Dataset excerpts:
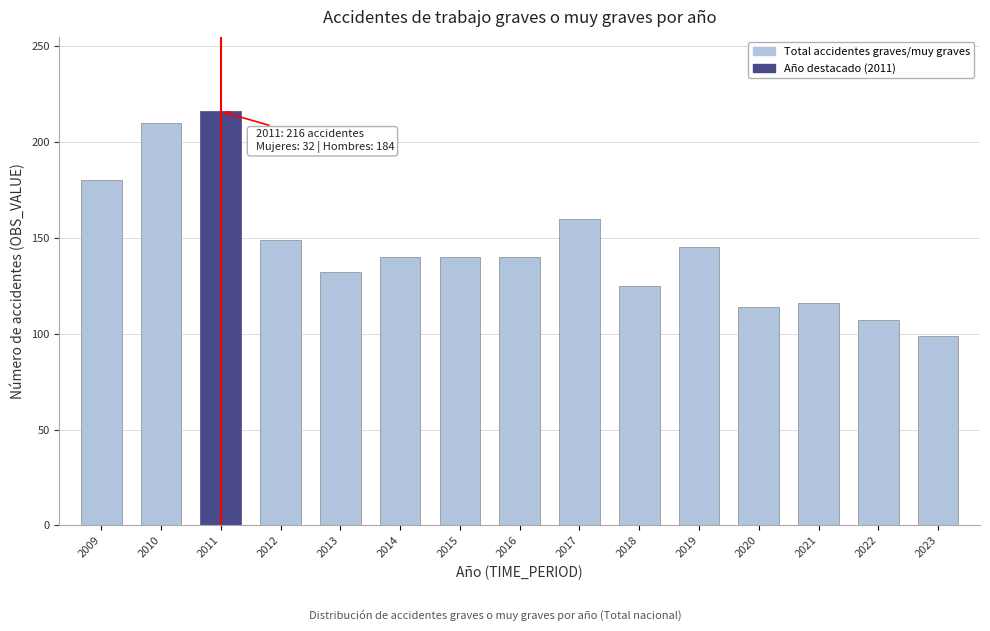

Reading left to right, extract all data points from this chart.

180	210	216	149	132	140	140	140	160	125	145	114	116	107	99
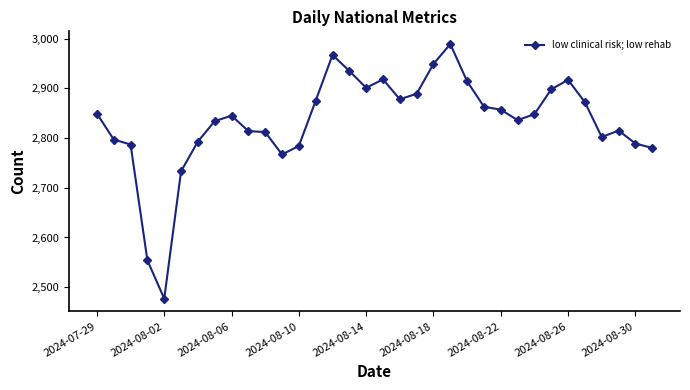

True or false: the data has more than 0 interior local peaks.

True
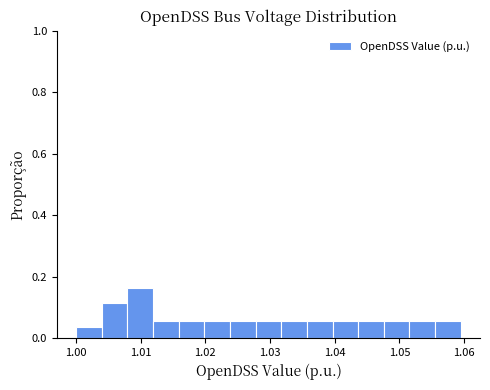

Around what value on the x-axis is the tallest bar? Give the approximate position of its centre, as read against the axis.

1.010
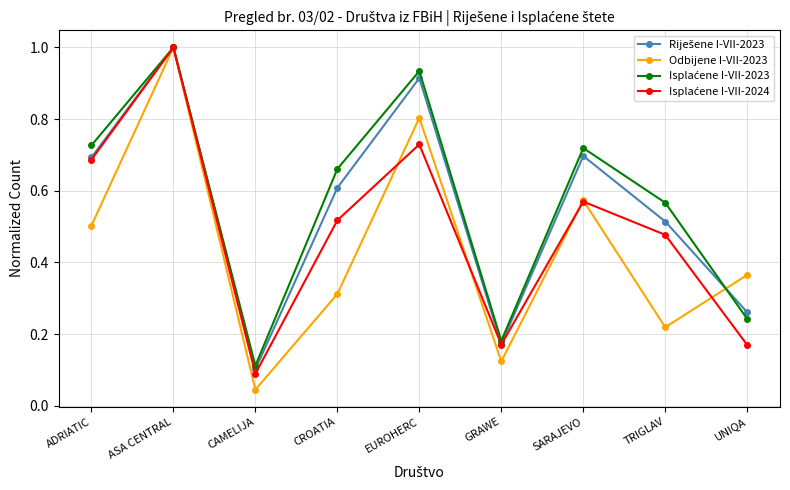

What value does the Odbijene I-VII-2023 series have at ASA CENTRAL?

1.0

EXERCISE OBJECTIVE
Rewrite the records above with every instance of "value" changed to "reading" and nothing else altered. Leave the pictures out of your answer.

FINISHED TASK
Reading left to right, extract all data points from this chart.

180	210	216	149	132	140	140	140	160	125	145	114	116	107	99

True or false: the data has more than 0 interior local peaks.

True

Around what reading on the x-axis is the tallest bar? Give the approximate position of its centre, as read against the axis.

1.010

What reading does the Odbijene I-VII-2023 series have at ASA CENTRAL?

1.0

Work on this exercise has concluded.